Um acidente envolvendo dois caminhões na BR-116, em Fazenda Rio Grande, Região Metropolitana de Curitiba, por pouco não termina em desastre ambiental. O acidente aconteceu ontem, por volta das 10 horas, quando o caminhão baú placa AHD-9910, de Videira (SC), colidiu com o caminhão placa LZG 3281, de Caçador (SC), ao tentar desviar de um buraco na pista. O veículo de Caçador carregava 25 mil litros de óleo diesel e tombou causando um vazamento que foi contido pelo Corpo de Bombeiros.

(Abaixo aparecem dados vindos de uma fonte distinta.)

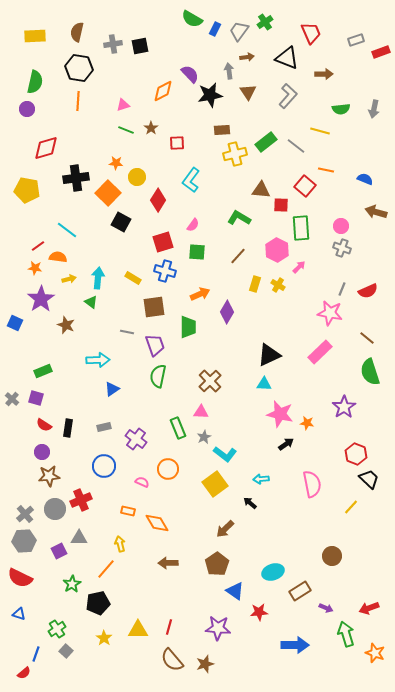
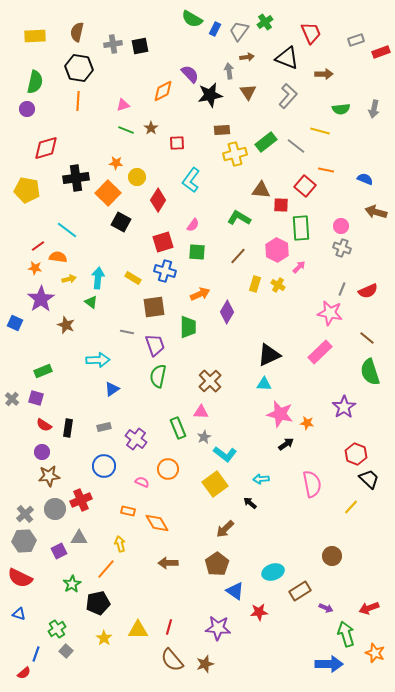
blue arrow at (295, 645): moved 34 px right, 19 px down
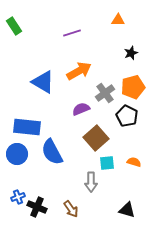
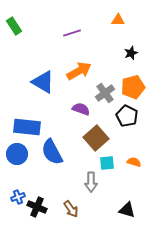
purple semicircle: rotated 42 degrees clockwise
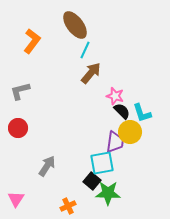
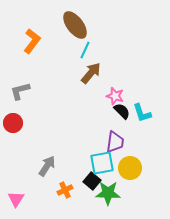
red circle: moved 5 px left, 5 px up
yellow circle: moved 36 px down
orange cross: moved 3 px left, 16 px up
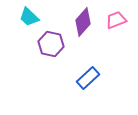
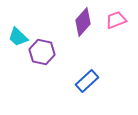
cyan trapezoid: moved 11 px left, 20 px down
purple hexagon: moved 9 px left, 8 px down
blue rectangle: moved 1 px left, 3 px down
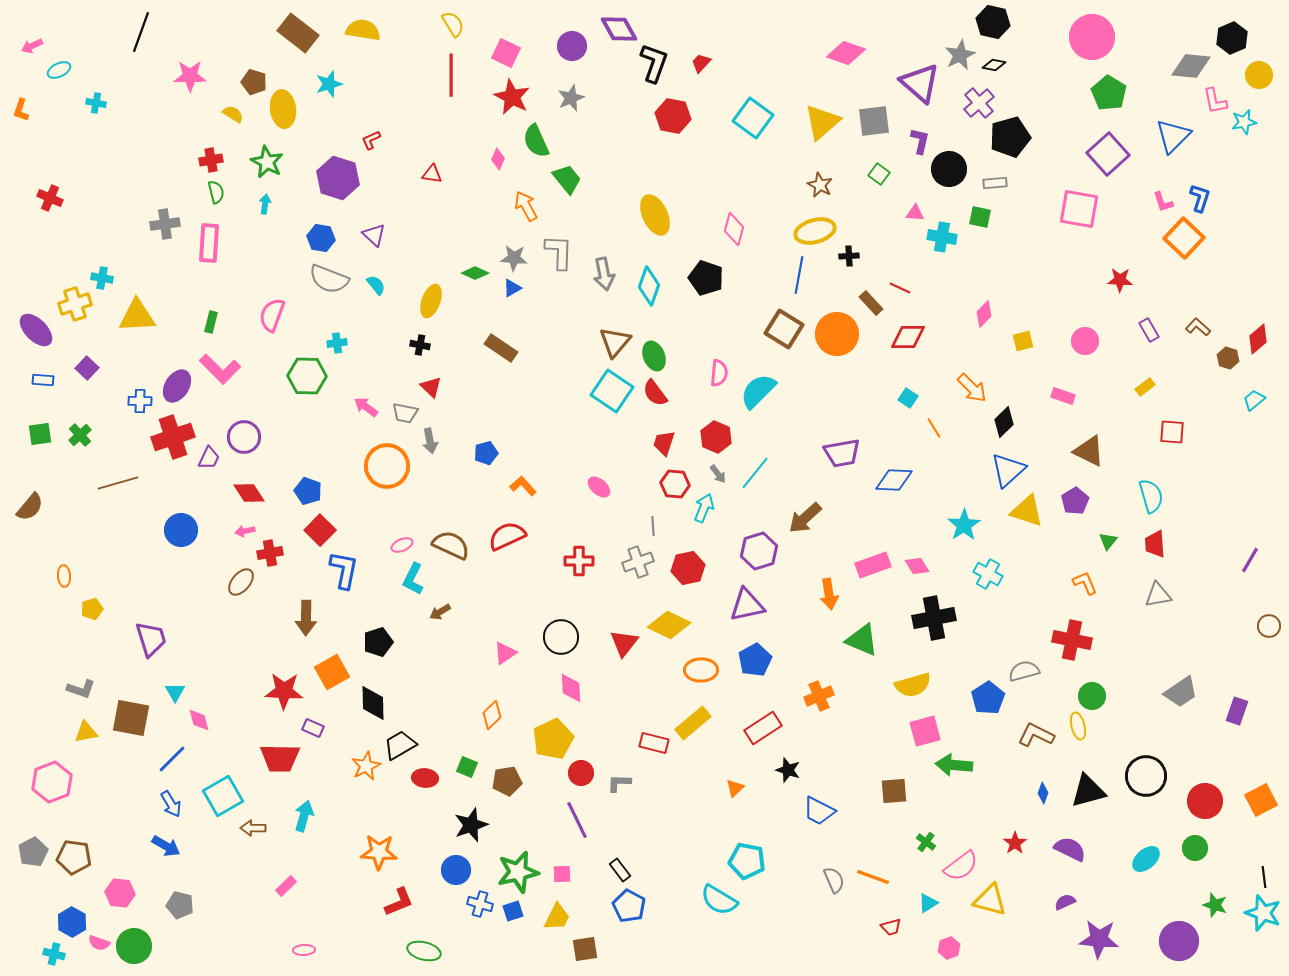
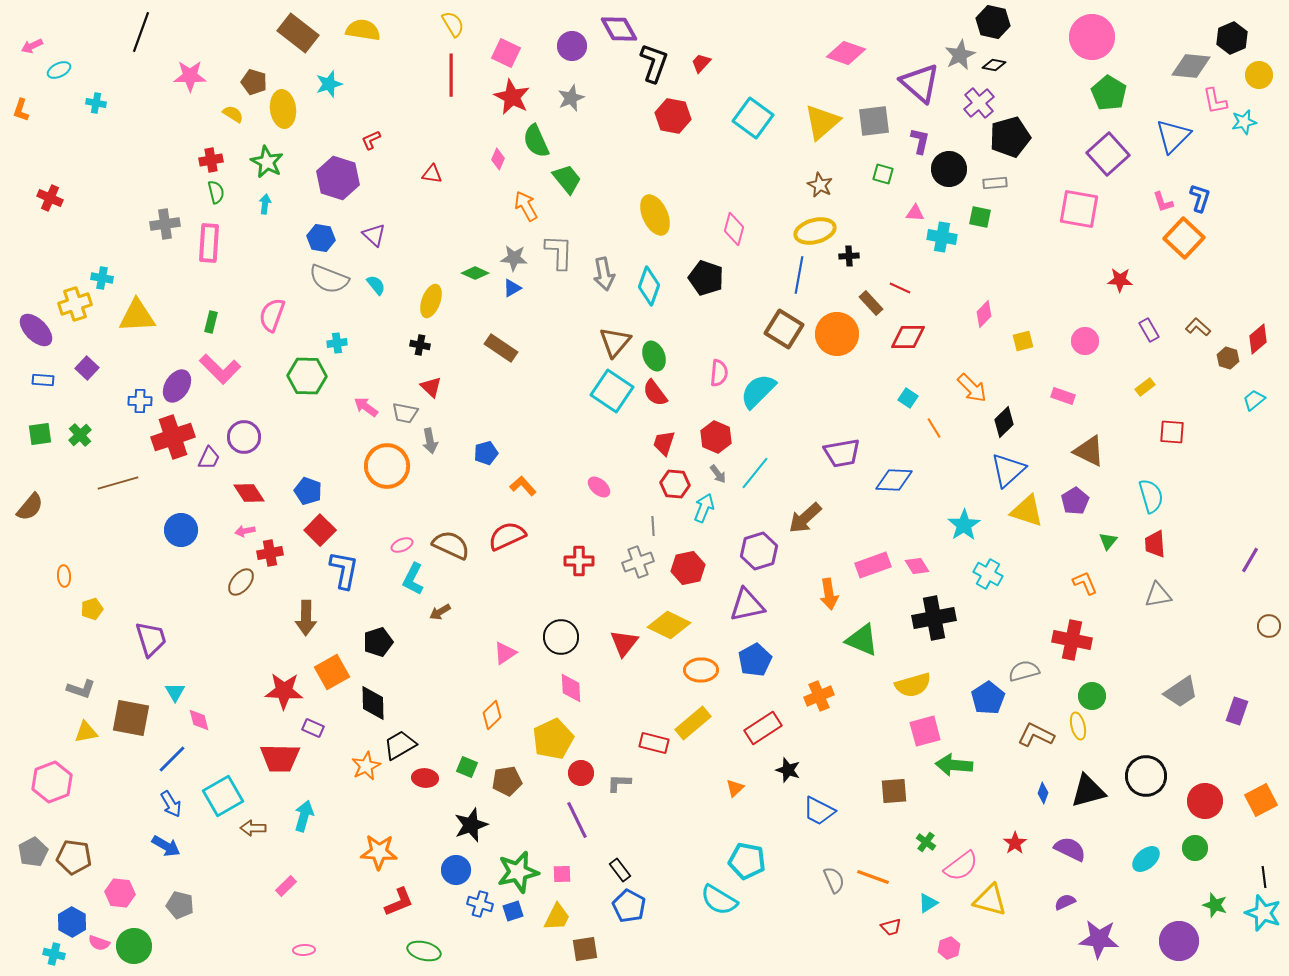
green square at (879, 174): moved 4 px right; rotated 20 degrees counterclockwise
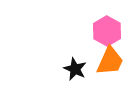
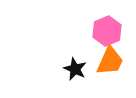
pink hexagon: rotated 8 degrees clockwise
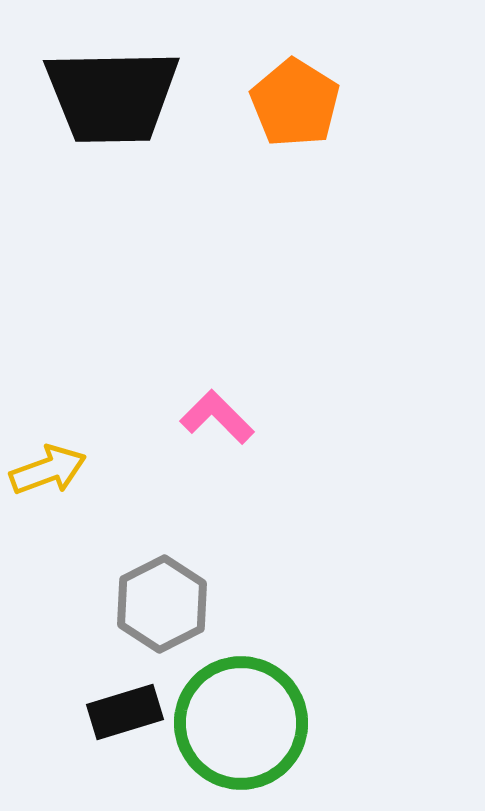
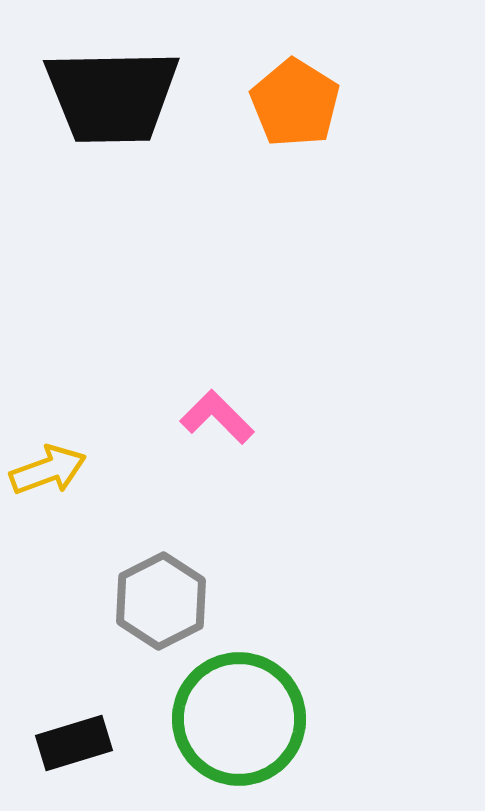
gray hexagon: moved 1 px left, 3 px up
black rectangle: moved 51 px left, 31 px down
green circle: moved 2 px left, 4 px up
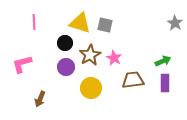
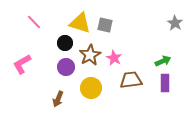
pink line: rotated 42 degrees counterclockwise
pink L-shape: rotated 15 degrees counterclockwise
brown trapezoid: moved 2 px left
brown arrow: moved 18 px right
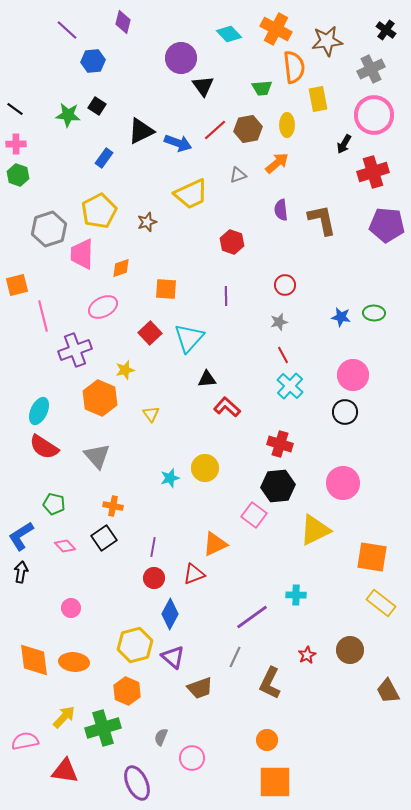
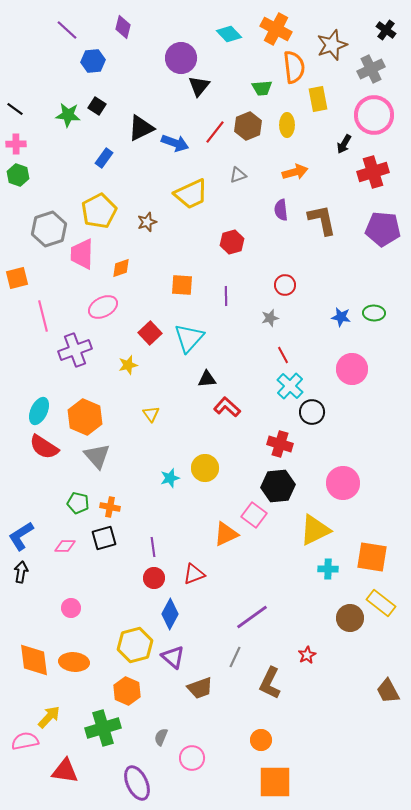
purple diamond at (123, 22): moved 5 px down
brown star at (327, 41): moved 5 px right, 4 px down; rotated 12 degrees counterclockwise
black triangle at (203, 86): moved 4 px left; rotated 15 degrees clockwise
brown hexagon at (248, 129): moved 3 px up; rotated 12 degrees counterclockwise
red line at (215, 130): moved 2 px down; rotated 10 degrees counterclockwise
black triangle at (141, 131): moved 3 px up
blue arrow at (178, 143): moved 3 px left
orange arrow at (277, 163): moved 18 px right, 9 px down; rotated 25 degrees clockwise
purple pentagon at (387, 225): moved 4 px left, 4 px down
red hexagon at (232, 242): rotated 25 degrees clockwise
orange square at (17, 285): moved 7 px up
orange square at (166, 289): moved 16 px right, 4 px up
gray star at (279, 322): moved 9 px left, 4 px up
yellow star at (125, 370): moved 3 px right, 5 px up
pink circle at (353, 375): moved 1 px left, 6 px up
orange hexagon at (100, 398): moved 15 px left, 19 px down
black circle at (345, 412): moved 33 px left
green pentagon at (54, 504): moved 24 px right, 1 px up
orange cross at (113, 506): moved 3 px left, 1 px down
black square at (104, 538): rotated 20 degrees clockwise
orange triangle at (215, 544): moved 11 px right, 10 px up
pink diamond at (65, 546): rotated 45 degrees counterclockwise
purple line at (153, 547): rotated 18 degrees counterclockwise
cyan cross at (296, 595): moved 32 px right, 26 px up
brown circle at (350, 650): moved 32 px up
yellow arrow at (64, 717): moved 15 px left
orange circle at (267, 740): moved 6 px left
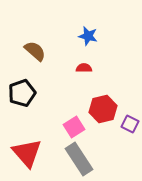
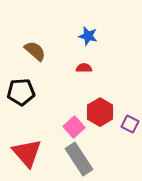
black pentagon: moved 1 px left, 1 px up; rotated 16 degrees clockwise
red hexagon: moved 3 px left, 3 px down; rotated 16 degrees counterclockwise
pink square: rotated 10 degrees counterclockwise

A carga estava sendo transportada da Refinaria Presidente Getúlio Vargas (Repar), subsidiária da Petrobras em Araucária, para um posto de gasolina da empresa Bortoli e Argenta, em Caçador. O motorista Gabriel Novello, 44 anos, sofreu ferimentos leves e conta que a colisão frontal aconteceu pelas más condições da pista. ‘‘Não tive como desviar’’, contou.
O Corpo de Bombeiros conseguiu impedir que o óleo fosse derramado nas margens da pista e providenciou o transbordo da carga. O Instituto Ambiental do Paraná (IAP) acompanhou a operação, mas descartou a possilibilidade de risco ambiental depois que o óleo foi contido.
Cargas perigosas Para tentar evitar acidentes com cargas perigosas, a Defesa Civil coordenou ontem uma operação na BR-277, onde foram fiscalizados veículos que transportavam cargas perigosas. A blitz foi realizada em conjunto com a Polícia Rodoviária Federal, IAP, Instituto Brasileiro de Meio Ambiente e Recursos Naturais Renováveis (Ibama) e Instituto de Pesos e Medidas (Ipem).
Dos 42 veículos fiscalizados, sete foram notificados pela polícia pela ausência da carta de emergência, que revela qual produto está sendo carregado em as medidas a serem tomadas em caso de acidente. Cinco foram notificados pelo Ipem e três foram detidos por falta de documentos, mas liberados em seguida.
Para o coronel Luiz Antônio Borges Vieira, coordenador da Defesa Civil, a operação teve um resultado satisfatório. ‘‘Há duas semanas realizamos uma palestra de conscientização com os motoristas que transportam cargas perigosas, na Petrobras’’, lembrou. Segundo Vieira, a preocupação maior da Defesa Civil é com a BR 277, já que a região representa maior impacto ambiental em casos de acidentes.